A rule of thumb in foreign exchange markets is that when a central bank signals it intends to cut interest rates, the currency it issue falls in value. It is therefore often the case that when the actual rate cut does come around, the move in the currency has already transpired.
Market expectations for a 'mini' rate cut at the RBA grew through September, a month in which the Australian Dollar broadly underperformed. Driving the expectation for a rate cut was RBA Deputy Governor Debelle who said on September 22 that a lower AUD exchange rate would "definitely be beneficial for the Australian economy".
Debelle touched on a number of options available to the Bank to achieve a lower Aussie Dollar and more supportive monetary conditions in the economy.
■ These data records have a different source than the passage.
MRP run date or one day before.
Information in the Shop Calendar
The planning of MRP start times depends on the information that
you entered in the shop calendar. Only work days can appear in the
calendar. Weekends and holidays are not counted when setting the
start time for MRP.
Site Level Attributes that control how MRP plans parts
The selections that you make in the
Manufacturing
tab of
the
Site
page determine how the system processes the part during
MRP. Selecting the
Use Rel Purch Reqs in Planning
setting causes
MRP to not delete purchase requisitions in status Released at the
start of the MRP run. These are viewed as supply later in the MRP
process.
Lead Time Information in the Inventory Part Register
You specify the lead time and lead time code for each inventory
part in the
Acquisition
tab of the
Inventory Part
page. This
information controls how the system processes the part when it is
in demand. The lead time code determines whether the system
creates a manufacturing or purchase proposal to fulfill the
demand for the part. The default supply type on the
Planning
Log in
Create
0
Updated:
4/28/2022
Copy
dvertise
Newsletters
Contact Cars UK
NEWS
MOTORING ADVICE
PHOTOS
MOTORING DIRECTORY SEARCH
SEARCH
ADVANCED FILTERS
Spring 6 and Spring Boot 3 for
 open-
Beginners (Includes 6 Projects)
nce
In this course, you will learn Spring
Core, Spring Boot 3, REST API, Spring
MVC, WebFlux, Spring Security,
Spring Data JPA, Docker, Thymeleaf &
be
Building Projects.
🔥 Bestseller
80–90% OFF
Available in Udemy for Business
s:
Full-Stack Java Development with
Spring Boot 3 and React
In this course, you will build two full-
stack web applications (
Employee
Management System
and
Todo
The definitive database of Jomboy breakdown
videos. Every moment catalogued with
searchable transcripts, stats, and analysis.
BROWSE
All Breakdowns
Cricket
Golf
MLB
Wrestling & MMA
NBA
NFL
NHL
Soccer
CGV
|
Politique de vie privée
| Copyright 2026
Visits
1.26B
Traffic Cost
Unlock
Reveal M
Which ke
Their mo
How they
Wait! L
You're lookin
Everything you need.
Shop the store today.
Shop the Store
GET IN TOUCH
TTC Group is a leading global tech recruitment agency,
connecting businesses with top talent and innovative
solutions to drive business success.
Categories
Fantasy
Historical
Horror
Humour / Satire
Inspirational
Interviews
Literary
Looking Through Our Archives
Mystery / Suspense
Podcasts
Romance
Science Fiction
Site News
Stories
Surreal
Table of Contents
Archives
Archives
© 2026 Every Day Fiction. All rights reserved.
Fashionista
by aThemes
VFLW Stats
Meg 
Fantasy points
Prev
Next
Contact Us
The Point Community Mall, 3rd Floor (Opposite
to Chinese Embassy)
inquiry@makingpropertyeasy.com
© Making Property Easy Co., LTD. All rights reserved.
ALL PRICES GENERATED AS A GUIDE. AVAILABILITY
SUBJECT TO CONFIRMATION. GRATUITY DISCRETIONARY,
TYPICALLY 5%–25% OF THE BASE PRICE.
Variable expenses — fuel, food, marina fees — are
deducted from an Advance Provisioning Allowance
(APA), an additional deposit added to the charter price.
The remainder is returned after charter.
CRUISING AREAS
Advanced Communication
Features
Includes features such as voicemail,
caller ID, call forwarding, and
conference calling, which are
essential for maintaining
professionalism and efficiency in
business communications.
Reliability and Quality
"With the move largely priced in, we struggle to see how the RBA can deliver anything that can push the AUD lower, and we see risks tilted the other way. This will be exacerbated by the delivery of the federal budget. A substantial deficit is expected, with further spending and tax cuts on the agenda," says Been.
The decision will be delivered at 04:30 BST.
"AUD upside is being capped by the expectations for a RBA interest rate cut. Our house view is that the RBA will leave monetary policy on hold at its meeting next week. AUD can lift further if the RBA does not deliver a cut," says Carol Kong, a foreign exchange strategist at Commonwealth Bank of Australia.
Ahead of the RBA decision, the Pound-to-Australian Dollar exchange rate is quoted at 1.8043, the Euro-to-Australian Dollar exchange rate at 1.6359 and the Australian Dollar-U.S. Dollar exchange rate is at 0.7177.
Expectations for a rate cut will have been tempered by last week's better-than-expected jobs vacancy data. Aiding the Aussie Dollar higher on October 01 was domestic job vacancies gained 59.4% quarter-on-quarter in August, meaning 78% of the previous quarter’s job vacancy losses have recovered.
According to the ABS, vacancies rose across all states and territories, with New South Wales recording a 56% rise, Victoria 59.5%, Queensland 67.0%, South Australia 83.2%, Western Australia 91.4% and the Northern Territory recording a 147% increase.
In the Northern Territory, Western Australia, Queensland and South Australia vacancies were reportedly higher than before the covid-19 pandemic.
Nevertheless, a consensus view amongst the analyst community is that a further interest rate cut might still be forthcoming as the RBA does not necessarily want to be seen as an outlier. With its peers in other major developed economies cutting interest rates the RBA risks creating headwinds for the economy if it holds superior interest rates, which can tend to lead to higher lending rates in the economy and a higher exchange rate.
"What is clear is that in G10 in particular, no central bank would like a stronger currency and all are keen to restate that policy will stay very accommodative for a very long time. This morning, we've heard from Guy Debelle, Deputy-Governor of the RBA, who stressed downside economic risks even as it appears (to me, anyway) that Australia's economic prospects from here are better than many others'," says Kit Juckes, Head of Global FX Strategy at Société Générale.
"The RBA will likely follow the RBNZ in delaying further monetary stimulus until later this year, probably at its next meeting in November, and this steady outcome will likely be neutral for the AUD," says Roberto Mialich, FX Strategist at UniCredit.